DESCRIPTION OF THE TASK:
Copy, from the data below, every line that has "lectures" in it.

MATERIAL FOR THIS TASK:
◇ ◇ ◇ ◇ ◇ ◇ ◇

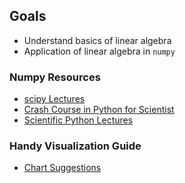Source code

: ## Goals

- Understand basics of linear algebra
- Application of linear algebra in `numpy`

### Numpy Resources

* [scipy Lectures](https://scipy-lectures.github.io/intro/numpy/index.html)
* [Crash Course in Python for Scientist](http://nbviewer.ipython.org/gist/rpmuller/5920182)
* [Scientific Python Lectures](http://nbviewer.ipython.org/github/jrjohansson/scientific-python-lectures/blob/master/Lecture-2-Numpy.ipynb)

### Handy Visualization Guide
* [Chart Suggestions](http://extremepresentation.typepad.com/blog/files/choosing_a_good_chart.pdf)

◇ ◇ ◇ ◇ ◇ ◇ ◇

YOUR RESPONSE:
* [scipy Lectures](https://scipy-lectures.github.io/intro/numpy/index.html)
* [Scientific Python Lectures](http://nbviewer.ipython.org/github/jrjohansson/scientific-python-lectures/blob/master/Lecture-2-Numpy.ipynb)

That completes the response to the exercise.